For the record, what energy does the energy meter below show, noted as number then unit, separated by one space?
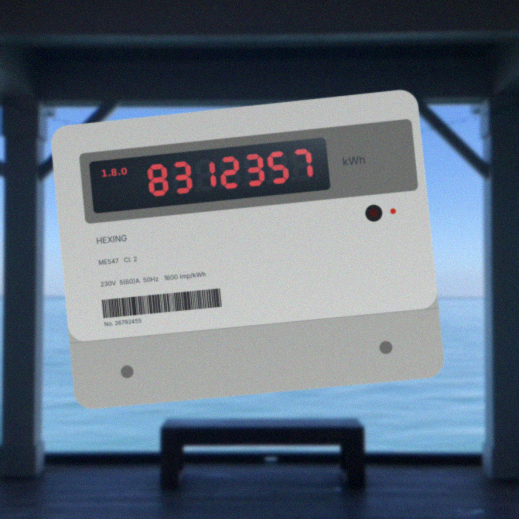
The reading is 8312357 kWh
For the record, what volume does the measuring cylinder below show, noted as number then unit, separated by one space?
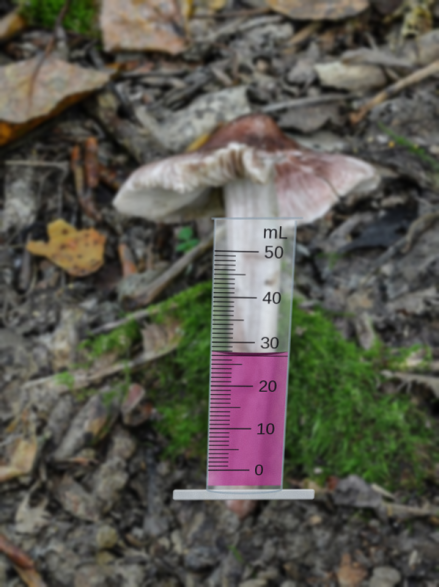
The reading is 27 mL
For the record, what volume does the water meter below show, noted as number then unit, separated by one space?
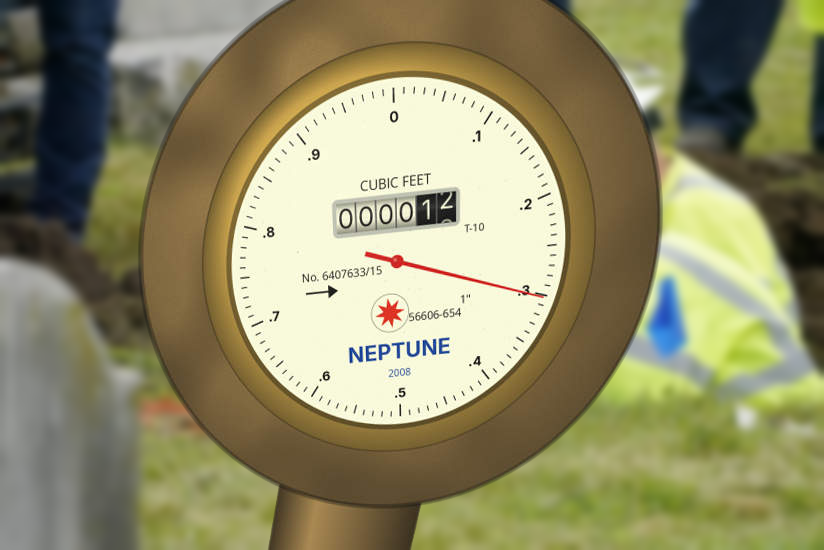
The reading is 12.30 ft³
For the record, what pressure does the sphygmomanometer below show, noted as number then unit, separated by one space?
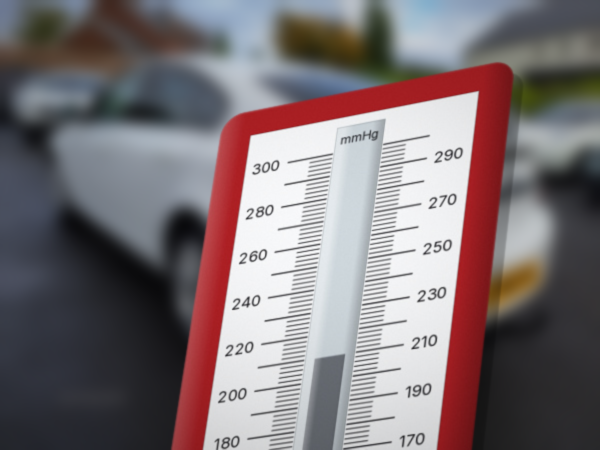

Goal of the exercise: Repeat the lines from the one containing "For the record, what volume does the measuring" through the end of the rows, inclusive, and leave the pictures out.

Task output:
For the record, what volume does the measuring cylinder below show, noted as number then unit, separated by one space?
The reading is 27 mL
For the record, what volume does the water meter below show, noted as number then unit, separated by one space?
The reading is 12.30 ft³
For the record, what pressure does the sphygmomanometer below show, noted as number then unit, separated by one space?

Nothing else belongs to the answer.